Quizás la mayor cuota de responsabilidad estuvo en quienes pertenecíamos a la “élite” petrolera, por haber tenido con frecuencia una actitud condescendiente hacia los empleados de la administración pública, aún sin proponérnoslo conscientemente. Fue un proceso totalmente insidioso. Aunque el petrolero promedio no “se las daba” y simplemente hacía su trabajo bien su silenciosa dedicación al trabajo era tomada por el grueso de la burocracia estatal como señal de desprecio hacia ellos y como indiferencia hacia el país. En el mundo político se fue consolidando una matriz de opinión según la cual estos venezolanos tecnócratas y amantes de la llamada “meritocracia” tenían mentes colonizadas por sus ex – empleadores anglo-holandeses o estadounidenses. Así lo dijo, entre otros, Jaime Lusinchi en discurso ante el Congreso. Esta percepción del mundo político era compartida por la mayoría de nuestros políticos destacados, desde la extrema derecha de Hugo Pérez La Salvia hasta la extrema izquierda de Radamés Larrazábal.
El progresivo estado de guerra “fría” entre petroleros y los políticos de oficio y burócratas del estado tenía que ver con sentimientos de superioridad y de inferioridad.
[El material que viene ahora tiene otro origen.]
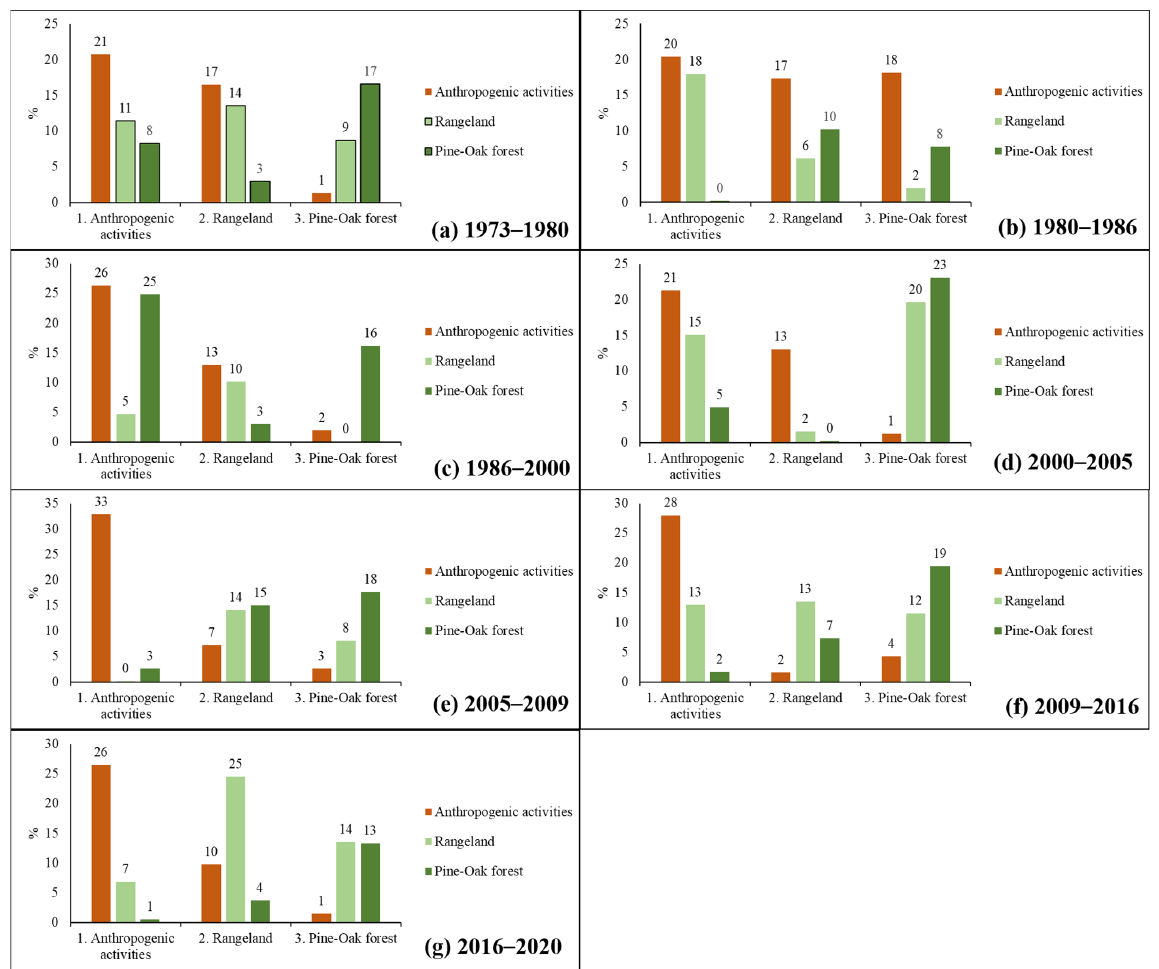
Figure 15. Land use coverage and changes in the study period, San Vicente, Palmillas, Tamaulipas, Mexico.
El mundo político y burocrático oficial se sentía humillado por los petroleros y comenzó a reaccionar ante ellos con desconfianza y antipatía.
Estos miembros del sector político y gubernamental venezolanos se habían acostumbrado a verse como el sector dominante de una sociedad tradicionalmente basada en el poder, ya el país estuviese en democracia o en dictadura. En su percepción la tecnocracia petrolera amenazaba con tomar el control de ese poder por la vía del conocimiento sobre la industria esencial para el país y de habilidades gerenciales que eran poco comunes en la administración pública. El mundo no-petrolero se sintió agredido y comenzó a batallar en contra del “enemigo”.
Sugiere Sandels en su libro que el resentimiento contra las élites por parte de los sectores de menores logros tiene que ver con los patrones existentes de reconocimiento y de estima social. Generalmente el graduado universitario ve a su colega no-graduado de arriba hacia abajo. En el caso venezolano la adhesión del sector petrolero a la meritocracia, es decir, al ascenso y la recompensa en base a méritos los llevaba a educarse mejor, a estar en continuo esfuerzo de superación, poseían una cultura que no podía improvisarse de la noche a la mañana en el seno de la administración pública, donde los estándares eran frecuentemente más bajos. La conciencia de estas diferencias generó mucha humillación en amplios sectores del mundo político, generando complejos de inferioridad que llevaron a una guerra fría y no tan fría contra la industria petrolera. El término meritocracia se convirtió en una mala palabra para los grupos resentidos. Ya hemos visto como en la Venezuela del chavismo los objetivos sociales y políticos han sido exactamente contrarios a los que se requieren para lograr el progreso, lo cual ha conducido a una sociedad chavista hasta orgullosa de su ignorancia. Ser rico es malo, decía Chávez, a pesar de que esa consigna no caló entre sus seguidores, quienes se dedicar0n a saquear el país. A la internacionalización de la industria opusieron la “internalización”, como si el petróleo pudiese quedarse en casa. Ramírez Carreño decía, escandalizado, que la PDVSA “meritocrática” pretendía que PDVSA diese ganancias, como si ello fuese un crimen y no la razón de ser de la empresa, en lugar de la importación de comida podrida o la cría de búfalos. El chavismo creó una “nueva” PDVSA con misión y objetivos “revolucionarios” y anti-meritocráticos, lo que llamó una empresa “social”.
El resultado está a la vista: La ruina de PDVSA y la ruina material y espiritual del país.